This issue belongs to David Rubín as both artist and colorist. The images he creates at Hazel’s grandma’s house glow with a golden sunlight. The interiors have an aged, but safe, quality like you’d imagine in the house in The Lion, the Witch and the Wardrobe. The colors of the Ether begin like they always have - like a cotton candy and lemonade bizarre - but as young Hazel enters the darker corners of the Ether (and, interestingly, the darker elements of science), the world becomes ominous. Over a series of panels, Rubín’s images take on an ominous tone until we’re treated to a violent image right out of one of those terrible, classical paintings of hell.
While the story itself is depicted through the space they travel and the actions the characters take, the emotional wallop is seen in Hazel’s young face. Her transformation from innocent, to helpless and afraid for her life, to shattered gives this issue a sincere weight that I was not expecting. I was admittedly side swiped.

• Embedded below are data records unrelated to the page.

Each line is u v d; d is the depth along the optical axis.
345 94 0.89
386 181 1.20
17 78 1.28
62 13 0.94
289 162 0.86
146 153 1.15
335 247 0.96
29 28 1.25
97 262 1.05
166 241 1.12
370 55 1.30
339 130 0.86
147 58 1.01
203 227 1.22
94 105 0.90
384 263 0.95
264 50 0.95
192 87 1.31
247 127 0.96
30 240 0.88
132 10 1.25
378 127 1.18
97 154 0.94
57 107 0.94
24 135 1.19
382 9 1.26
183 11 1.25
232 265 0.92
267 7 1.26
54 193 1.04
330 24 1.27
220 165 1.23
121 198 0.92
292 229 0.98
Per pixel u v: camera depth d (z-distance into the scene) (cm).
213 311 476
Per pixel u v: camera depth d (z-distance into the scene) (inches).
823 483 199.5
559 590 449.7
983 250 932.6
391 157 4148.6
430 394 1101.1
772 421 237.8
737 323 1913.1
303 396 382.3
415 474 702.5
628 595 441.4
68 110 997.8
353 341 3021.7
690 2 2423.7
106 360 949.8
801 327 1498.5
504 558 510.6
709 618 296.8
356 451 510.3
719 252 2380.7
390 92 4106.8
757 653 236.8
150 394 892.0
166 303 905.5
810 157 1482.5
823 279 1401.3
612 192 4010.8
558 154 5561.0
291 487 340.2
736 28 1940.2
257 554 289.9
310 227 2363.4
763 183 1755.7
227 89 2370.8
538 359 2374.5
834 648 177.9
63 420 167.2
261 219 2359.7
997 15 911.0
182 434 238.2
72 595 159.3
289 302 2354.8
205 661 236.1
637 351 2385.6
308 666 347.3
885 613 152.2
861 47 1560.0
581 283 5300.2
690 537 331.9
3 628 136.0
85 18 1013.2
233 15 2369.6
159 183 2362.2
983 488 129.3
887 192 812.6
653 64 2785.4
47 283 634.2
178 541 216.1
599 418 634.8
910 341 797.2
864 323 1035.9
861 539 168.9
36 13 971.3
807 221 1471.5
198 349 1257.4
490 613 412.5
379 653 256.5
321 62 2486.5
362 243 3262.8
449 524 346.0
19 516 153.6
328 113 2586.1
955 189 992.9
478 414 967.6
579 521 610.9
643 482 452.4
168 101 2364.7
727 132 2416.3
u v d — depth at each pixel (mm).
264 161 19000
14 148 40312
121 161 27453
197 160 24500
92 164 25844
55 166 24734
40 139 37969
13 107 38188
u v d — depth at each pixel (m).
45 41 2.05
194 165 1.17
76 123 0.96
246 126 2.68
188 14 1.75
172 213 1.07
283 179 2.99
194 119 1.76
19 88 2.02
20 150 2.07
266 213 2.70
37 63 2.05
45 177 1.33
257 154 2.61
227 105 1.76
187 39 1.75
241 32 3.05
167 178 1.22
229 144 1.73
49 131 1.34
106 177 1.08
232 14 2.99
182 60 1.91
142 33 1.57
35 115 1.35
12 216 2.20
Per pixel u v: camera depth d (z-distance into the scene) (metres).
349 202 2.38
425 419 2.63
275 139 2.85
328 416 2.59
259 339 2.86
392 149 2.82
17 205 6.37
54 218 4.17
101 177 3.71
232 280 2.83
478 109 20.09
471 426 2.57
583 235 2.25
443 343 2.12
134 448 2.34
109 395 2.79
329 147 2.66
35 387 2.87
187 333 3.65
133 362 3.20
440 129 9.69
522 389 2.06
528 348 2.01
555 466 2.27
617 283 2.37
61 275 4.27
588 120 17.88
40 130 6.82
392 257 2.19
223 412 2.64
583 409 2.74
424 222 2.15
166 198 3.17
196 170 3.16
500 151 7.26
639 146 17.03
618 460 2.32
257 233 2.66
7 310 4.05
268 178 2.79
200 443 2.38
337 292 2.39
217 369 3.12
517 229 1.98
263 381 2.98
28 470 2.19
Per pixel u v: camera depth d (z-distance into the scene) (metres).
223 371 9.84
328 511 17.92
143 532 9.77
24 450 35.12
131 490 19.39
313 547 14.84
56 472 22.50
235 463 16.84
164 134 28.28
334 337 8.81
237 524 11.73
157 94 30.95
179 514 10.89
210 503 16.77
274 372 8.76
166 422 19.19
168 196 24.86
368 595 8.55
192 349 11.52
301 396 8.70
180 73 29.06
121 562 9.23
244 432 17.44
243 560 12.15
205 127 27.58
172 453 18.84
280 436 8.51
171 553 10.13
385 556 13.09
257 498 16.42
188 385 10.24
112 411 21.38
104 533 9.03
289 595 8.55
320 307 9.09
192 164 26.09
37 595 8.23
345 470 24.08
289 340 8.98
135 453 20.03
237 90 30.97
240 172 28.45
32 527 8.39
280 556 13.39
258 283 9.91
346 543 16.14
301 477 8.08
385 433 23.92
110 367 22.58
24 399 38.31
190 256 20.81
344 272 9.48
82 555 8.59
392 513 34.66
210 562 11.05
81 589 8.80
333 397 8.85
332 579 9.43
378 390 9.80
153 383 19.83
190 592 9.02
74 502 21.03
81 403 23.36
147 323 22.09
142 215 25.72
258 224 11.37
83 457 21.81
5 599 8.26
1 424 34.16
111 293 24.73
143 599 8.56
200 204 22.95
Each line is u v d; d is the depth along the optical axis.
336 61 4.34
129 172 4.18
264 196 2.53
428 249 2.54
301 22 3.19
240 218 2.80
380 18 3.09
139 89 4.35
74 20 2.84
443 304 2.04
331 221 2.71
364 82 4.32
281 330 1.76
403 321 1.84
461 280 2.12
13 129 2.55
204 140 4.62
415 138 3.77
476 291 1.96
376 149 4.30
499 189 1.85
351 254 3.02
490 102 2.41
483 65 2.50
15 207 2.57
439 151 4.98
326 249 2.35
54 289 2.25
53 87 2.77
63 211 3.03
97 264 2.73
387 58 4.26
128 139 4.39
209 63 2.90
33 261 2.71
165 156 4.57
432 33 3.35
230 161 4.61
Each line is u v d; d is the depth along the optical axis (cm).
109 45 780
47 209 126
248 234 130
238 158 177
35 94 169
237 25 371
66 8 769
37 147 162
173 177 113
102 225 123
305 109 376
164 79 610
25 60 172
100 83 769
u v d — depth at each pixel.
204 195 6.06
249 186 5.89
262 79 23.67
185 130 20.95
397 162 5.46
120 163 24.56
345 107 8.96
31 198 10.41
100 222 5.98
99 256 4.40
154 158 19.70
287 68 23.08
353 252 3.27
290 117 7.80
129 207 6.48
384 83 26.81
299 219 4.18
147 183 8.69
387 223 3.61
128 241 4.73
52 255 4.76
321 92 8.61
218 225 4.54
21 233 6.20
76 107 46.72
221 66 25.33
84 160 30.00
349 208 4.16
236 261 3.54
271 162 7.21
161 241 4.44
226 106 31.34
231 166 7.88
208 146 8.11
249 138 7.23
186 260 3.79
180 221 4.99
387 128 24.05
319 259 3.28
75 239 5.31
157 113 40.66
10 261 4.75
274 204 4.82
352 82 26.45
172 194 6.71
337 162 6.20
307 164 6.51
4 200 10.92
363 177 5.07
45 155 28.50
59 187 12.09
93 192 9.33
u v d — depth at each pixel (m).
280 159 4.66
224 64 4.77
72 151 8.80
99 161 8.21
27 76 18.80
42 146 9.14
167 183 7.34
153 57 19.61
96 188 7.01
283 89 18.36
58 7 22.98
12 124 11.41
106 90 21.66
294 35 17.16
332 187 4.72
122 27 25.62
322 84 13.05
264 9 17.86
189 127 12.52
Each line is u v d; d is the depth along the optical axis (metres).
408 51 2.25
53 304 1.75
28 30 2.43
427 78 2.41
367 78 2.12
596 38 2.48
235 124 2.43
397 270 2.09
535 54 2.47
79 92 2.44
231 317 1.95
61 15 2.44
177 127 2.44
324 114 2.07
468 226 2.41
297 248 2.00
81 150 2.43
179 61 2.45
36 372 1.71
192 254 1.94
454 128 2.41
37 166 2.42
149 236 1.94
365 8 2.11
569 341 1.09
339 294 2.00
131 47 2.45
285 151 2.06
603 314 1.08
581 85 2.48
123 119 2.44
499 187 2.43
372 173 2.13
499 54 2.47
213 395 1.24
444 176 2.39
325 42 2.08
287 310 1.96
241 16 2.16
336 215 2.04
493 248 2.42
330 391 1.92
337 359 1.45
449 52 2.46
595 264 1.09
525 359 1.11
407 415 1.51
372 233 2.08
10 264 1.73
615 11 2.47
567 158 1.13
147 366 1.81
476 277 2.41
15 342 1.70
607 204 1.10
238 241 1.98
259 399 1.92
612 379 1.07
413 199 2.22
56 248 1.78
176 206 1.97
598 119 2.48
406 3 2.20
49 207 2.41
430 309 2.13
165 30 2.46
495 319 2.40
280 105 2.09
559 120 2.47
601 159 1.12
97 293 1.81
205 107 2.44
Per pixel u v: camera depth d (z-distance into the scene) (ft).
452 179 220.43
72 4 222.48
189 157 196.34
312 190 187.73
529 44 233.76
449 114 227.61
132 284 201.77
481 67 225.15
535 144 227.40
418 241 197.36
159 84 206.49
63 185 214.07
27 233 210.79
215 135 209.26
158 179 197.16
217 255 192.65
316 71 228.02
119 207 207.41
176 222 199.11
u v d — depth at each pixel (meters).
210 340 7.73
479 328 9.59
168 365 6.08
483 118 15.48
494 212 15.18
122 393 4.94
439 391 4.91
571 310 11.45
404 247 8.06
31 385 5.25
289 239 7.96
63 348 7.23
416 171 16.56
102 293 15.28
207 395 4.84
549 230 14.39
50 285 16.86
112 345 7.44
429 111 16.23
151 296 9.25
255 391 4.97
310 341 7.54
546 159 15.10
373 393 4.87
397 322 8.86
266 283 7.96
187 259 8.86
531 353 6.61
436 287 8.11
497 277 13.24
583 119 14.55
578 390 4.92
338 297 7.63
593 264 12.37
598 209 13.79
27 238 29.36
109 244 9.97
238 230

The issue then leads back to how Hazel met Boone Diaz, and we get a brief glimpse, again through Rubín’s exquisite capturing of a character’s expressions, that Boone wasn’t always the hero we see him as now. The fact that we only see Hazel in flashbacks leads me to believe there are tragic elements to this story we have yet to explore, and with this introduction to Hazel, I can already feel my heart breaking.
What Kindt has done here hasn’t just set up an interdimensional adventure, but a puzzle box of character revelations. I both dread and yearn for the next issue.